Como a luz que volta depois de uma queda de energia, a previsão do tempo repentinamente passou a funcionar novamente. Tem quem descreva o ocorrido como um inusitado lembrete para nós, seres humanos, de que a capacidade de prever ou influenciar algum fenômeno externo não é sinônimo de controle, embora alguns tenham a impressão de que seja.  O que nos resta é torcer para que o ocorrido não se repita e por mais dias ensolarados.

sexta-feira, 1 de março de 2013

Busca

Enquanto caminhava para a sala dele, meio inclinada para o lado direito por conta da pesada sacola de livros que carregava neste ombro, imaginou o que encontraria. Móveis coloridos, souvenirs dos diversos países por onde passou e uma biblioteca particular. A porta se abriu. Foi surpreendida ao reparar que sua camisa azul turquesa era a única fonte de luz do ambiente monocromático.

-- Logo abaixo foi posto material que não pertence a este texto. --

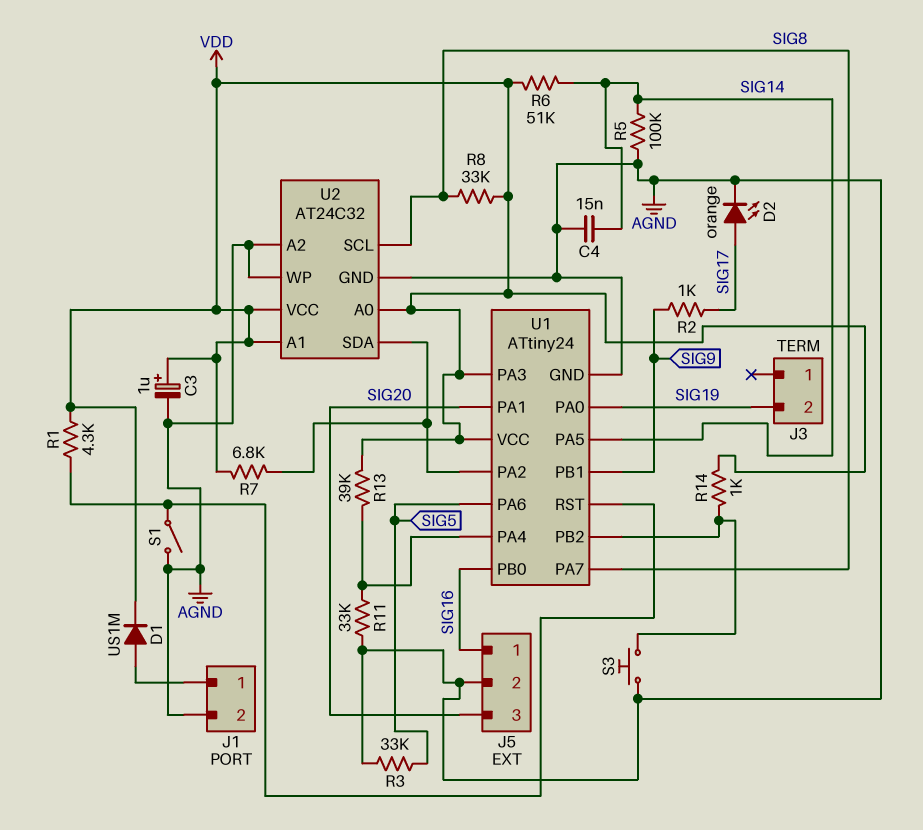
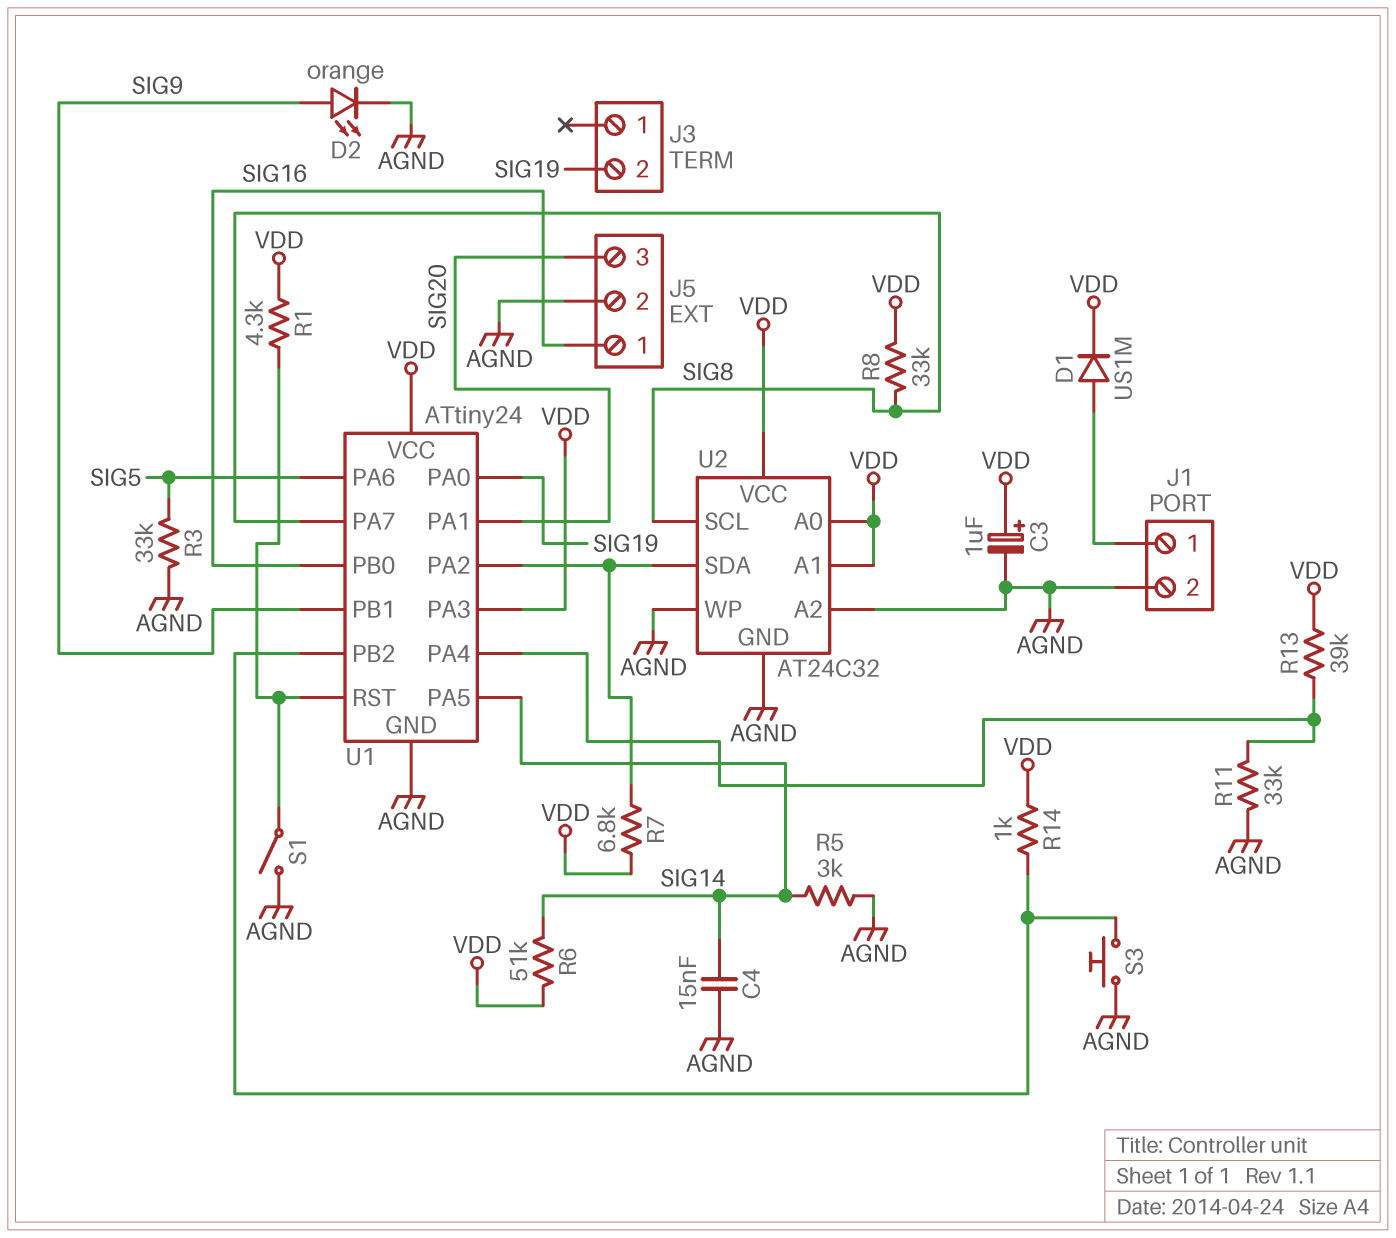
D2: LED orange (A SIG17, K AGND) -> LED orange (A SIG9, K AGND)
R2: 1k (SIG9, SIG17) -> none
R5: 100k (AGND, SIG14) -> 3k (AGND, SIG14)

Ele estava em uma poltrona cinza que parecia ter sido bege tempos atrás. Seu pés descansavam em um tapete encardido. Ele era seu escritor favorito. Já havia lido todos os seus livros, os quais carregava consigo para que fossem autografados um a um. Estava eufórica com a possibilidade de entrevistá-lo e esperando um papo super animado. Não foi nada disso. Suas respostas às perguntas dela sobre o que mais poderia querer atingir foram secas. Suas reações diante das declarações dela sobre o quanto admirava o seu trabalho foram tão apagadas quanto as cores da sua sala. Então, quando se fez um silêncio incômodo, ele decidiu inverter a lógica da conversa passando a fazer as perguntas:

- E você, o que quer atingir? - questionou sem mudar o tom de voz.

- Eu quero deixar um legado. Escrever algo tão importante que seja reconhecido com um daqueles ali - disse, apontando para um importante prêmio de literatura escondido atrás de uma pilha de papéis que conferia a sala um ar de cartório.

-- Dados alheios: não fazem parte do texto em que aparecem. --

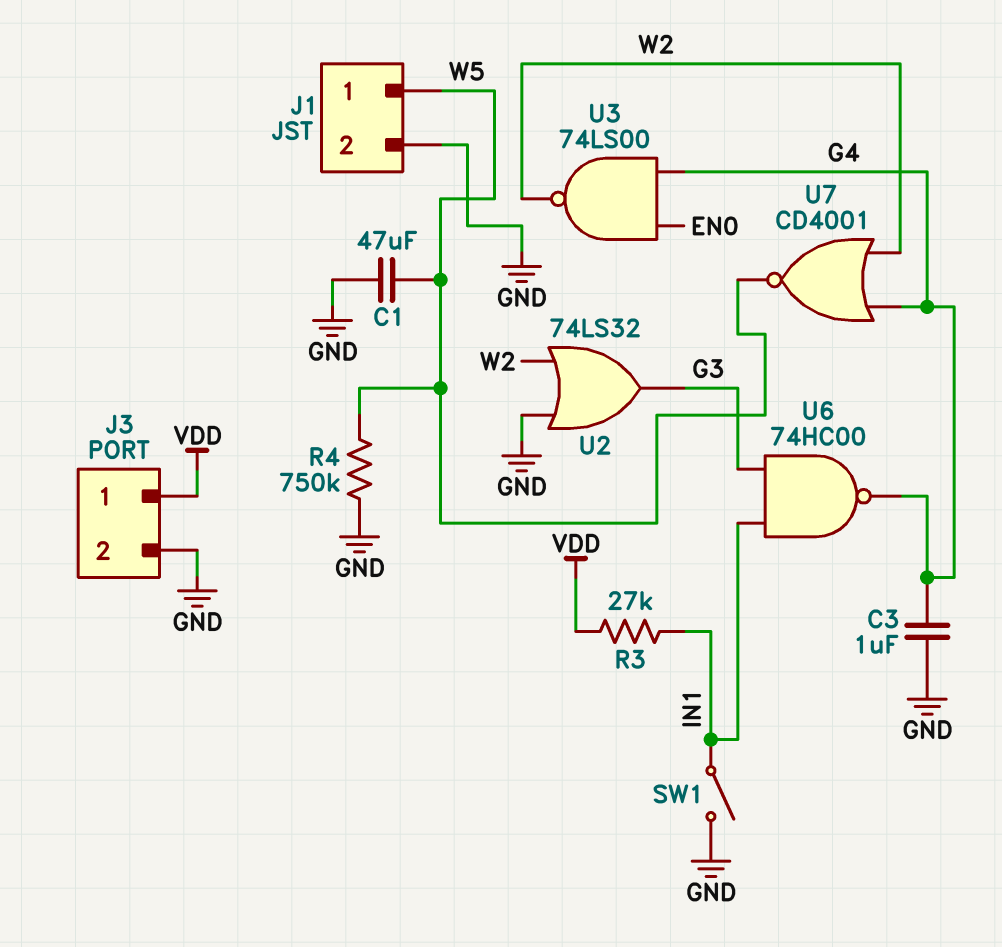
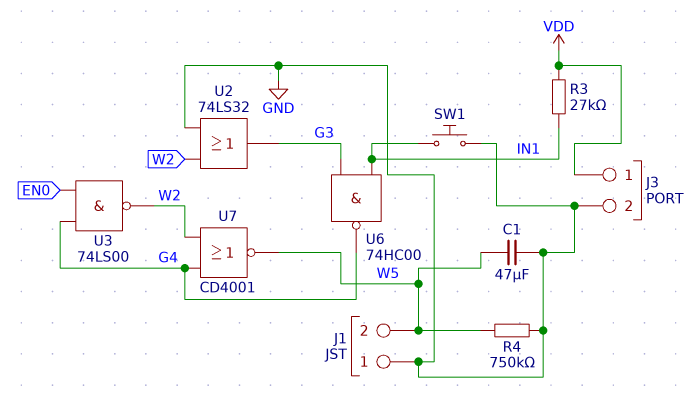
C3: 1uF (G4, GND) -> none
J1 pin 1: W5 -> GND
J1 pin 2: GND -> W5
SW1: switch (GND, IN1) -> button (GND, IN1)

- Leva. É seu. Se é isso que é importante, fica com ele.

- Como? De forma alguma! Esse é o reconhecimento do seu trabalho! Jamais poderia tirá-lo daqui.

- Eu também já achei que realização era isso - disse ao se levantar sinalizando que a entrevista estava encerrada.

Tentou escrever a matéria sobre a conversa de todas as formas. Foi só quando notou que não era sobre literatura que haviam falado que encontrou o caminho para produzí-la. Naquela tarde, acabou escrevendo sobre felicidade.